I look into the cup of the flower again and see a wheel ready to conquer the landscape. Uncle Mike sits at his dining room table writing what he means to say on his whiteboard which he has begun to use to express himself since he had a stroke. My aunt and I make out the words "war memoir". He cannot write evenly, puts the pen down and shakes his head in frustration. Below us, in the basement, are the many paintings he has produced throughout the years. They were only a hobby and didn't much make it out of the basement. Beautiful, hidden there under the ground for no one to question and criticize, they could be there just like poppies in the garden. Uncle Mike reminds me of the poppies still in closed green husks. You have no idea of the surprise unfolding inside. Maybe we're all like that; we just pretend to know one another.
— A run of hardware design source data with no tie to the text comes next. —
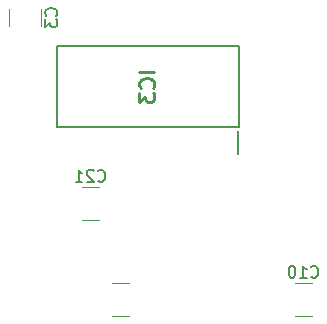
<source format=gbr>
%TF.GenerationSoftware,KiCad,Pcbnew,(5.1.10)-1*%
%TF.CreationDate,2024-05-08T08:23:43+02:00*%
%TF.ProjectId,M003,4d303033-2e6b-4696-9361-645f70636258,rev?*%
%TF.SameCoordinates,Original*%
%TF.FileFunction,Legend,Bot*%
%TF.FilePolarity,Positive*%
%FSLAX46Y46*%
G04 Gerber Fmt 4.6, Leading zero omitted, Abs format (unit mm)*
G04 Created by KiCad (PCBNEW (5.1.10)-1) date 2024-05-08 08:23:43*
%MOMM*%
%LPD*%
G01*
G04 APERTURE LIST*
%ADD10C,0.200000*%
%ADD11C,0.120000*%
%ADD12C,0.254000*%
%ADD13C,0.150000*%
G04 APERTURE END LIST*
D10*
%TO.C,IC3*%
X158790000Y-121245000D02*
X158790000Y-119320000D01*
X143430000Y-118970000D02*
X158830000Y-118970000D01*
X143430000Y-112170000D02*
X143430000Y-118970000D01*
X158830000Y-112170000D02*
X143430000Y-112170000D01*
X158830000Y-118970000D02*
X158830000Y-112170000D01*
D11*
%TO.C,C21*%
X147015252Y-126836000D02*
X145592748Y-126836000D01*
X147015252Y-124116000D02*
X145592748Y-124116000D01*
%TO.C,C10*%
X165049252Y-134964000D02*
X163626748Y-134964000D01*
X165049252Y-132244000D02*
X163626748Y-132244000D01*
%TO.C,C9*%
X148132748Y-132244000D02*
X149555252Y-132244000D01*
X148132748Y-134964000D02*
X149555252Y-134964000D01*
%TO.C,C3*%
X139356000Y-110439252D02*
X139356000Y-109016748D01*
X142076000Y-110439252D02*
X142076000Y-109016748D01*
%TO.C,IC3*%
D12*
X151704523Y-114330238D02*
X150434523Y-114330238D01*
X151583571Y-115660714D02*
X151644047Y-115600238D01*
X151704523Y-115418809D01*
X151704523Y-115297857D01*
X151644047Y-115116428D01*
X151523095Y-114995476D01*
X151402142Y-114935000D01*
X151160238Y-114874523D01*
X150978809Y-114874523D01*
X150736904Y-114935000D01*
X150615952Y-114995476D01*
X150495000Y-115116428D01*
X150434523Y-115297857D01*
X150434523Y-115418809D01*
X150495000Y-115600238D01*
X150555476Y-115660714D01*
X150434523Y-116084047D02*
X150434523Y-116870238D01*
X150918333Y-116446904D01*
X150918333Y-116628333D01*
X150978809Y-116749285D01*
X151039285Y-116809761D01*
X151160238Y-116870238D01*
X151462619Y-116870238D01*
X151583571Y-116809761D01*
X151644047Y-116749285D01*
X151704523Y-116628333D01*
X151704523Y-116265476D01*
X151644047Y-116144523D01*
X151583571Y-116084047D01*
%TO.C,C21*%
D13*
X146946857Y-123533142D02*
X146994476Y-123580761D01*
X147137333Y-123628380D01*
X147232571Y-123628380D01*
X147375428Y-123580761D01*
X147470666Y-123485523D01*
X147518285Y-123390285D01*
X147565904Y-123199809D01*
X147565904Y-123056952D01*
X147518285Y-122866476D01*
X147470666Y-122771238D01*
X147375428Y-122676000D01*
X147232571Y-122628380D01*
X147137333Y-122628380D01*
X146994476Y-122676000D01*
X146946857Y-122723619D01*
X146565904Y-122723619D02*
X146518285Y-122676000D01*
X146423047Y-122628380D01*
X146184952Y-122628380D01*
X146089714Y-122676000D01*
X146042095Y-122723619D01*
X145994476Y-122818857D01*
X145994476Y-122914095D01*
X146042095Y-123056952D01*
X146613523Y-123628380D01*
X145994476Y-123628380D01*
X145042095Y-123628380D02*
X145613523Y-123628380D01*
X145327809Y-123628380D02*
X145327809Y-122628380D01*
X145423047Y-122771238D01*
X145518285Y-122866476D01*
X145613523Y-122914095D01*
%TO.C,C10*%
X164980857Y-131661142D02*
X165028476Y-131708761D01*
X165171333Y-131756380D01*
X165266571Y-131756380D01*
X165409428Y-131708761D01*
X165504666Y-131613523D01*
X165552285Y-131518285D01*
X165599904Y-131327809D01*
X165599904Y-131184952D01*
X165552285Y-130994476D01*
X165504666Y-130899238D01*
X165409428Y-130804000D01*
X165266571Y-130756380D01*
X165171333Y-130756380D01*
X165028476Y-130804000D01*
X164980857Y-130851619D01*
X164028476Y-131756380D02*
X164599904Y-131756380D01*
X164314190Y-131756380D02*
X164314190Y-130756380D01*
X164409428Y-130899238D01*
X164504666Y-130994476D01*
X164599904Y-131042095D01*
X163409428Y-130756380D02*
X163314190Y-130756380D01*
X163218952Y-130804000D01*
X163171333Y-130851619D01*
X163123714Y-130946857D01*
X163076095Y-131137333D01*
X163076095Y-131375428D01*
X163123714Y-131565904D01*
X163171333Y-131661142D01*
X163218952Y-131708761D01*
X163314190Y-131756380D01*
X163409428Y-131756380D01*
X163504666Y-131708761D01*
X163552285Y-131661142D01*
X163599904Y-131565904D01*
X163647523Y-131375428D01*
X163647523Y-131137333D01*
X163599904Y-130946857D01*
X163552285Y-130851619D01*
X163504666Y-130804000D01*
X163409428Y-130756380D01*
%TO.C,C3*%
X143373142Y-109561333D02*
X143420761Y-109513714D01*
X143468380Y-109370857D01*
X143468380Y-109275619D01*
X143420761Y-109132761D01*
X143325523Y-109037523D01*
X143230285Y-108989904D01*
X143039809Y-108942285D01*
X142896952Y-108942285D01*
X142706476Y-108989904D01*
X142611238Y-109037523D01*
X142516000Y-109132761D01*
X142468380Y-109275619D01*
X142468380Y-109370857D01*
X142516000Y-109513714D01*
X142563619Y-109561333D01*
X142468380Y-109894666D02*
X142468380Y-110513714D01*
X142849333Y-110180380D01*
X142849333Y-110323238D01*
X142896952Y-110418476D01*
X142944571Y-110466095D01*
X143039809Y-110513714D01*
X143277904Y-110513714D01*
X143373142Y-110466095D01*
X143420761Y-110418476D01*
X143468380Y-110323238D01*
X143468380Y-110037523D01*
X143420761Y-109942285D01*
X143373142Y-109894666D01*
%TD*%
M02*

</source>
My Uncle scribbles the story of when a U-boat chased the ship that was taking him and his compatriots to fight in Europe in 1944. The German submarine didn't manage to torpedo them, and they made it to Omaha Beach. Uncle Mike has kept quiet about being a soldier until now. He hurt his foot fighting, and has always kept that in his shoe, so to speak. Now the poppy is opening and Uncle Mike is sharing despite or because of his stroke. Perhaps one day he'll tell us about the thousands of poppies in the fields. How did they get there? What did he see?
The smell of a poppy is like the smell of a sweet blade of grass. Who would have known it? Mystery of mysteries.